* Problem requirements: Return, unchanged, the lines of the material from the one containing "11:30 – 23:30" through the end of the material, both included, and leave the pictures out.

* Given entries:

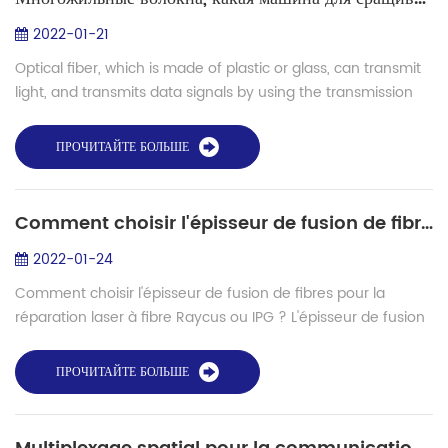
2022-01-21
Optical fiber, which is made of plastic or glass, can transmit
light, and transmits data signals by using the transmission
principle of "total reflection of light". Light itself is an
electromagnetic ...
ПРОЧИТАЙТЕ БОЛЬШЕ
Comment choisir l'épisseur de fusion de fibres pour la réparation laser à fibre Raycus ou IPG ?
2022-01-24
Comment choisir l'épisseur de fusion de fibres pour la
réparation laser à fibre Raycus ou IPG ? L'épisseur de fusion
de fibres est l'un des outils de réparation de laser à fibre.
Lorsque le modul...
ПРОЧИТАЙТЕ БОЛЬШЕ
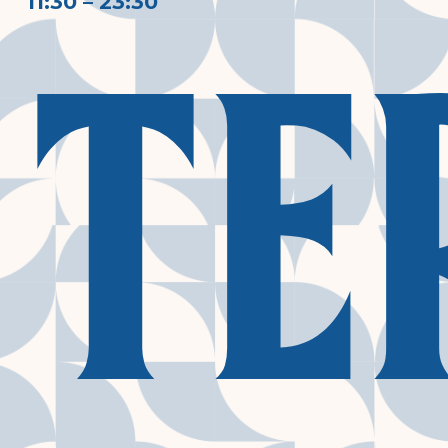
11:30 – 23:30
Te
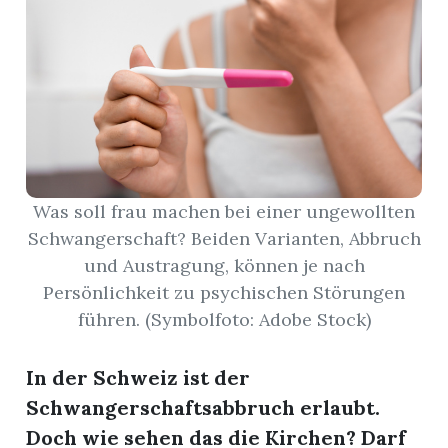
r
Was soll frau machen bei einer ungewollten
Schwangerschaft? Beiden Varianten, Abbruch
und Austragung, können je nach
Persönlichkeit zu psychischen Störungen
führen. (Symbolfoto: Adobe Stock)
nd
In der Schweiz ist der
Schwangerschaftsabbruch erlaubt.
Doch wie sehen das die Kirchen? Darf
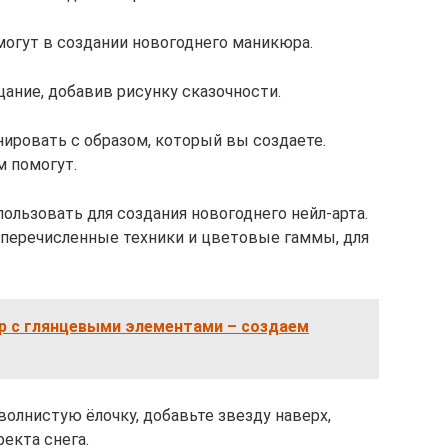
огут в создании новогоднего маникюра.
ание, добавив рисунку сказочности.
ировать с образом, который вы создаете.
м помогут.
пользовать для создания новогоднего нейл-арта.
 перечисленные техники и цветовые гаммы, для
 с глянцевыми элементами – создаем
волнистую ёлочку, добавьте звезду наверх,
екта снега.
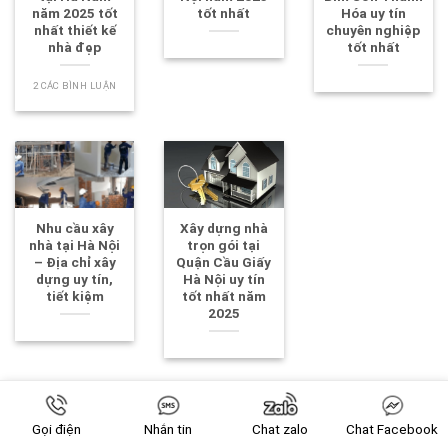
năm 2025 tốt
tốt nhất
Hóa uy tín
nhất thiết kế
chuyên nghiệp
nhà đẹp
tốt nhất
2 CÁC BÌNH LUẬN
Nhu cầu xây
Xây dựng nhà
nhà tại Hà Nội
trọn gói tại
– Địa chỉ xây
Quận Cầu Giấy
dựng uy tín,
Hà Nội uy tín
tiết kiệm
tốt nhất năm
2025
Gọi điện
Nhắn tin
Chat zalo
Chat Facebook
Trả lời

* Result below:
11:30 – 23:30
Te
r
Was soll frau machen bei einer ungewollten
Schwangerschaft? Beiden Varianten, Abbruch
und Austragung, können je nach
Persönlichkeit zu psychischen Störungen
führen. (Symbolfoto: Adobe Stock)
nd
In der Schweiz ist der
Schwangerschaftsabbruch erlaubt.
Doch wie sehen das die Kirchen? Darf
огут в создании новогоднего маникюра.
ание, добавив рисунку сказочности.
ировать с образом, который вы создаете.
м помогут.
пользовать для создания новогоднего нейл-арта.
 перечисленные техники и цветовые гаммы, для
 с глянцевыми элементами – создаем
волнистую ёлочку, добавьте звезду наверх,
екта снега.
năm 2025 tốt
tốt nhất
Hóa uy tín
nhất thiết kế
chuyên nghiệp
nhà đẹp
tốt nhất
2 CÁC BÌNH LUẬN
Nhu cầu xây
Xây dựng nhà
nhà tại Hà Nội
trọn gói tại
– Địa chỉ xây
Quận Cầu Giấy
dựng uy tín,
Hà Nội uy tín
tiết kiệm
tốt nhất năm
2025
Gọi điện
Nhắn tin
Chat zalo
Chat Facebook
Trả lời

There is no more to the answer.